## [Information]
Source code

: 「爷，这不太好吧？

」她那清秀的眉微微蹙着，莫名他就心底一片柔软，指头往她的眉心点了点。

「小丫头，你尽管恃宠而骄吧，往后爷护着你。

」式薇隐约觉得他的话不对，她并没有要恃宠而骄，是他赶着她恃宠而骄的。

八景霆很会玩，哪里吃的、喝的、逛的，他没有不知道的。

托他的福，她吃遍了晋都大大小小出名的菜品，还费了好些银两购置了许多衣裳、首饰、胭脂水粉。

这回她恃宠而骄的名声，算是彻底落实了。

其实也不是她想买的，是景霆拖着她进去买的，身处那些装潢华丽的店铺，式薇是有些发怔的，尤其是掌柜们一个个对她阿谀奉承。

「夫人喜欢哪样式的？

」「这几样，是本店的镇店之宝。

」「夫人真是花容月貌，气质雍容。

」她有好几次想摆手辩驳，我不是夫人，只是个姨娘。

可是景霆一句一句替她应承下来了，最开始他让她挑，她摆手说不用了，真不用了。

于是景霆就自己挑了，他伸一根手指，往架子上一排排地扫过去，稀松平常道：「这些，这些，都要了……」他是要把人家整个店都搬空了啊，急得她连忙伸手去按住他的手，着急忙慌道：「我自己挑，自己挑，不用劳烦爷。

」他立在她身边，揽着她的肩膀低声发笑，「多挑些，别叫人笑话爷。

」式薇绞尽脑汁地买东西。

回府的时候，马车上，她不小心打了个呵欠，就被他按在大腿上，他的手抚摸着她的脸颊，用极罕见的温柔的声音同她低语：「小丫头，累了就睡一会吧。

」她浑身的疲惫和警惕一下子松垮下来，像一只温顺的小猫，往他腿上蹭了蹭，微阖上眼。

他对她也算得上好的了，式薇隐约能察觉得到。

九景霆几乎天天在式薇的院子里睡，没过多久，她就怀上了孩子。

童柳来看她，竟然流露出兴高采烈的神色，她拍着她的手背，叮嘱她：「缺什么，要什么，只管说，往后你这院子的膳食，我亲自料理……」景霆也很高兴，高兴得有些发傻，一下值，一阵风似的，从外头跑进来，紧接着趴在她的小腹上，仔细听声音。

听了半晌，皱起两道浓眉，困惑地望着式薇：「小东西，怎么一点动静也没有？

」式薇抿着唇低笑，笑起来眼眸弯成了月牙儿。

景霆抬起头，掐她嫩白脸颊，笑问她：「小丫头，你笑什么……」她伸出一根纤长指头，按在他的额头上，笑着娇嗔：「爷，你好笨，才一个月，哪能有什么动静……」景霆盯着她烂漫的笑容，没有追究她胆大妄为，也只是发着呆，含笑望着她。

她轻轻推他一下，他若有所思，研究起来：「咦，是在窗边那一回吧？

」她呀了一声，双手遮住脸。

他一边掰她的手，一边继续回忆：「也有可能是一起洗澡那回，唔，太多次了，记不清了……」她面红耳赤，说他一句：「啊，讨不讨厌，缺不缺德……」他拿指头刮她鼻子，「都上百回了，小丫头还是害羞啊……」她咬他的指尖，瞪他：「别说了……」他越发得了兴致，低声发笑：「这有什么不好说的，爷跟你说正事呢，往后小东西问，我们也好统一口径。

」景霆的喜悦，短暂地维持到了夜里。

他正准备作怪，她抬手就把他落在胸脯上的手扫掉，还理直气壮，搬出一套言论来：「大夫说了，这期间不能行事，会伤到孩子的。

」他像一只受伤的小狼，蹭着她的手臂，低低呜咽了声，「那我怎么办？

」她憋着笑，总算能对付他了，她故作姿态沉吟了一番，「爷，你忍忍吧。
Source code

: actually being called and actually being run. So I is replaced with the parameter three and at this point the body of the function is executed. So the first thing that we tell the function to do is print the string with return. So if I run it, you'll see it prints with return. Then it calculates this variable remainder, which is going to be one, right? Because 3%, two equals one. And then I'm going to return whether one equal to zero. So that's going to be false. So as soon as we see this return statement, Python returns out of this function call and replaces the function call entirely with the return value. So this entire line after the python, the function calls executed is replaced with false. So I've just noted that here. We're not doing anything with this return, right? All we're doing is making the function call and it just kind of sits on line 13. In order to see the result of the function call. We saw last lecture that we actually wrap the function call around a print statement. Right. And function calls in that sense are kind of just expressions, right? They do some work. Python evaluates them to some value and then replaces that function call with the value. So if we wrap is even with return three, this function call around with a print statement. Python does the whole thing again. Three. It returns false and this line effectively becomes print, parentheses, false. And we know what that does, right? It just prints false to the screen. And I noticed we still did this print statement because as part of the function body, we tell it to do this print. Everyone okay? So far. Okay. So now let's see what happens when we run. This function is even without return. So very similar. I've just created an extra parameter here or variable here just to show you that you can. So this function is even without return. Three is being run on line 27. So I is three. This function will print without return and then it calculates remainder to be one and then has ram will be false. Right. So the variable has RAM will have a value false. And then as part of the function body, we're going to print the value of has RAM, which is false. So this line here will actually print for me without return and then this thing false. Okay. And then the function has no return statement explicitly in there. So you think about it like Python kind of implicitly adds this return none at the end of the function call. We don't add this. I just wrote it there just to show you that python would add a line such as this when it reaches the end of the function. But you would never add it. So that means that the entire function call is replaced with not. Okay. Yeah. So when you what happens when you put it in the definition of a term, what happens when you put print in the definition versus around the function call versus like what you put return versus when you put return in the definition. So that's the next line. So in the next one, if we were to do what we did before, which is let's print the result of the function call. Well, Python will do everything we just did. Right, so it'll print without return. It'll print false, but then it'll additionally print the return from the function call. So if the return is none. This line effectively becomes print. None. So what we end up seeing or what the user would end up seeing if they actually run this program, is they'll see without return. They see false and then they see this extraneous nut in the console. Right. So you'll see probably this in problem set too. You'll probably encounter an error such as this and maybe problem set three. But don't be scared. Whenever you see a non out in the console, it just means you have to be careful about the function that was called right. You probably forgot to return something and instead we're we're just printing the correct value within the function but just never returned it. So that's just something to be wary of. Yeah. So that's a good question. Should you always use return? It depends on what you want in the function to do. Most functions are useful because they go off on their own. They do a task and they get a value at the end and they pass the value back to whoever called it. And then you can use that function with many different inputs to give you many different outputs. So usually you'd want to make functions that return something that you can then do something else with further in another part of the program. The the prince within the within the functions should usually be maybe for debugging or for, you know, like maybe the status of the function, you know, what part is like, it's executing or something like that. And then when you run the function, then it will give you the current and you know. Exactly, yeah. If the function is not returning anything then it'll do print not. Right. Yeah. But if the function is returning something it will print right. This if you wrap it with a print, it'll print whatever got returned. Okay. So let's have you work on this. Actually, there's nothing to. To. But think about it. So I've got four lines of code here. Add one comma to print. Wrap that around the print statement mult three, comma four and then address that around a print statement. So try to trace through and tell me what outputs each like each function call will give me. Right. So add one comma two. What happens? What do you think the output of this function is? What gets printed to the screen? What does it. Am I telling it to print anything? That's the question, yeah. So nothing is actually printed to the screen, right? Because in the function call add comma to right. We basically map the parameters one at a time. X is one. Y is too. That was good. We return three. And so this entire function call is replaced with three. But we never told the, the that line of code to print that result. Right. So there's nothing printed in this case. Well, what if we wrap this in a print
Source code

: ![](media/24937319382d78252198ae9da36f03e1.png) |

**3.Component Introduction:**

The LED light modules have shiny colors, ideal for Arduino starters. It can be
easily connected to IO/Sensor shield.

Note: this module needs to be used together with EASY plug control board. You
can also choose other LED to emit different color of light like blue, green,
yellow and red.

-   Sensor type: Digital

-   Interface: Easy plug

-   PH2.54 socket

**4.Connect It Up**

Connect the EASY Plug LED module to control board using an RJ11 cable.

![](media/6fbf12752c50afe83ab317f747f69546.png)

## [Your task]
From the first line to the last, reproduce the data exactly.

## [Expected answer]
Source code

: 「爷，这不太好吧？

」她那清秀的眉微微蹙着，莫名他就心底一片柔软，指头往她的眉心点了点。

「小丫头，你尽管恃宠而骄吧，往后爷护着你。

」式薇隐约觉得他的话不对，她并没有要恃宠而骄，是他赶着她恃宠而骄的。

八景霆很会玩，哪里吃的、喝的、逛的，他没有不知道的。

托他的福，她吃遍了晋都大大小小出名的菜品，还费了好些银两购置了许多衣裳、首饰、胭脂水粉。

这回她恃宠而骄的名声，算是彻底落实了。

其实也不是她想买的，是景霆拖着她进去买的，身处那些装潢华丽的店铺，式薇是有些发怔的，尤其是掌柜们一个个对她阿谀奉承。

「夫人喜欢哪样式的？

」「这几样，是本店的镇店之宝。

」「夫人真是花容月貌，气质雍容。

」她有好几次想摆手辩驳，我不是夫人，只是个姨娘。

可是景霆一句一句替她应承下来了，最开始他让她挑，她摆手说不用了，真不用了。

于是景霆就自己挑了，他伸一根手指，往架子上一排排地扫过去，稀松平常道：「这些，这些，都要了……」他是要把人家整个店都搬空了啊，急得她连忙伸手去按住他的手，着急忙慌道：「我自己挑，自己挑，不用劳烦爷。

」他立在她身边，揽着她的肩膀低声发笑，「多挑些，别叫人笑话爷。

」式薇绞尽脑汁地买东西。

回府的时候，马车上，她不小心打了个呵欠，就被他按在大腿上，他的手抚摸着她的脸颊，用极罕见的温柔的声音同她低语：「小丫头，累了就睡一会吧。

」她浑身的疲惫和警惕一下子松垮下来，像一只温顺的小猫，往他腿上蹭了蹭，微阖上眼。

他对她也算得上好的了，式薇隐约能察觉得到。

九景霆几乎天天在式薇的院子里睡，没过多久，她就怀上了孩子。

童柳来看她，竟然流露出兴高采烈的神色，她拍着她的手背，叮嘱她：「缺什么，要什么，只管说，往后你这院子的膳食，我亲自料理……」景霆也很高兴，高兴得有些发傻，一下值，一阵风似的，从外头跑进来，紧接着趴在她的小腹上，仔细听声音。

听了半晌，皱起两道浓眉，困惑地望着式薇：「小东西，怎么一点动静也没有？

」式薇抿着唇低笑，笑起来眼眸弯成了月牙儿。

景霆抬起头，掐她嫩白脸颊，笑问她：「小丫头，你笑什么……」她伸出一根纤长指头，按在他的额头上，笑着娇嗔：「爷，你好笨，才一个月，哪能有什么动静……」景霆盯着她烂漫的笑容，没有追究她胆大妄为，也只是发着呆，含笑望着她。

她轻轻推他一下，他若有所思，研究起来：「咦，是在窗边那一回吧？

」她呀了一声，双手遮住脸。

他一边掰她的手，一边继续回忆：「也有可能是一起洗澡那回，唔，太多次了，记不清了……」她面红耳赤，说他一句：「啊，讨不讨厌，缺不缺德……」他拿指头刮她鼻子，「都上百回了，小丫头还是害羞啊……」她咬他的指尖，瞪他：「别说了……」他越发得了兴致，低声发笑：「这有什么不好说的，爷跟你说正事呢，往后小东西问，我们也好统一口径。

」景霆的喜悦，短暂地维持到了夜里。

他正准备作怪，她抬手就把他落在胸脯上的手扫掉，还理直气壮，搬出一套言论来：「大夫说了，这期间不能行事，会伤到孩子的。

」他像一只受伤的小狼，蹭着她的手臂，低低呜咽了声，「那我怎么办？

」她憋着笑，总算能对付他了，她故作姿态沉吟了一番，「爷，你忍忍吧。
Source code

: actually being called and actually being run. So I is replaced with the parameter three and at this point the body of the function is executed. So the first thing that we tell the function to do is print the string with return. So if I run it, you'll see it prints with return. Then it calculates this variable remainder, which is going to be one, right? Because 3%, two equals one. And then I'm going to return whether one equal to zero. So that's going to be false. So as soon as we see this return statement, Python returns out of this function call and replaces the function call entirely with the return value. So this entire line after the python, the function calls executed is replaced with false. So I've just noted that here. We're not doing anything with this return, right? All we're doing is making the function call and it just kind of sits on line 13. In order to see the result of the function call. We saw last lecture that we actually wrap the function call around a print statement. Right. And function calls in that sense are kind of just expressions, right? They do some work. Python evaluates them to some value and then replaces that function call with the value. So if we wrap is even with return three, this function call around with a print statement. Python does the whole thing again. Three. It returns false and this line effectively becomes print, parentheses, false. And we know what that does, right? It just prints false to the screen. And I noticed we still did this print statement because as part of the function body, we tell it to do this print. Everyone okay? So far. Okay. So now let's see what happens when we run. This function is even without return. So very similar. I've just created an extra parameter here or variable here just to show you that you can. So this function is even without return. Three is being run on line 27. So I is three. This function will print without return and then it calculates remainder to be one and then has ram will be false. Right. So the variable has RAM will have a value false. And then as part of the function body, we're going to print the value of has RAM, which is false. So this line here will actually print for me without return and then this thing false. Okay. And then the function has no return statement explicitly in there. So you think about it like Python kind of implicitly adds this return none at the end of the function call. We don't add this. I just wrote it there just to show you that python would add a line such as this when it reaches the end of the function. But you would never add it. So that means that the entire function call is replaced with not. Okay. Yeah. So when you what happens when you put it in the definition of a term, what happens when you put print in the definition versus around the function call versus like what you put return versus when you put return in the definition. So that's the next line. So in the next one, if we were to do what we did before, which is let's print the result of the function call. Well, Python will do everything we just did. Right, so it'll print without return. It'll print false, but then it'll additionally print the return from the function call. So if the return is none. This line effectively becomes print. None. So what we end up seeing or what the user would end up seeing if they actually run this program, is they'll see without return. They see false and then they see this extraneous nut in the console. Right. So you'll see probably this in problem set too. You'll probably encounter an error such as this and maybe problem set three. But don't be scared. Whenever you see a non out in the console, it just means you have to be careful about the function that was called right. You probably forgot to return something and instead we're we're just printing the correct value within the function but just never returned it. So that's just something to be wary of. Yeah. So that's a good question. Should you always use return? It depends on what you want in the function to do. Most functions are useful because they go off on their own. They do a task and they get a value at the end and they pass the value back to whoever called it. And then you can use that function with many different inputs to give you many different outputs. So usually you'd want to make functions that return something that you can then do something else with further in another part of the program. The the prince within the within the functions should usually be maybe for debugging or for, you know, like maybe the status of the function, you know, what part is like, it's executing or something like that. And then when you run the function, then it will give you the current and you know. Exactly, yeah. If the function is not returning anything then it'll do print not. Right. Yeah. But if the function is returning something it will print right. This if you wrap it with a print, it'll print whatever got returned. Okay. So let's have you work on this. Actually, there's nothing to. To. But think about it. So I've got four lines of code here. Add one comma to print. Wrap that around the print statement mult three, comma four and then address that around a print statement. So try to trace through and tell me what outputs each like each function call will give me. Right. So add one comma two. What happens? What do you think the output of this function is? What gets printed to the screen? What does it. Am I telling it to print anything? That's the question, yeah. So nothing is actually printed to the screen, right? Because in the function call add comma to right. We basically map the parameters one at a time. X is one. Y is too. That was good. We return three. And so this entire function call is replaced with three. But we never told the, the that line of code to print that result. Right. So there's nothing printed in this case. Well, what if we wrap this in a print
Source code

: ![](media/24937319382d78252198ae9da36f03e1.png) |

**3.Component Introduction:**

The LED light modules have shiny colors, ideal for Arduino starters. It can be
easily connected to IO/Sensor shield.

Note: this module needs to be used together with EASY plug control board. You
can also choose other LED to emit different color of light like blue, green,
yellow and red.

-   Sensor type: Digital

-   Interface: Easy plug

-   PH2.54 socket

**4.Connect It Up**

Connect the EASY Plug LED module to control board using an RJ11 cable.

![](media/6fbf12752c50afe83ab317f747f69546.png)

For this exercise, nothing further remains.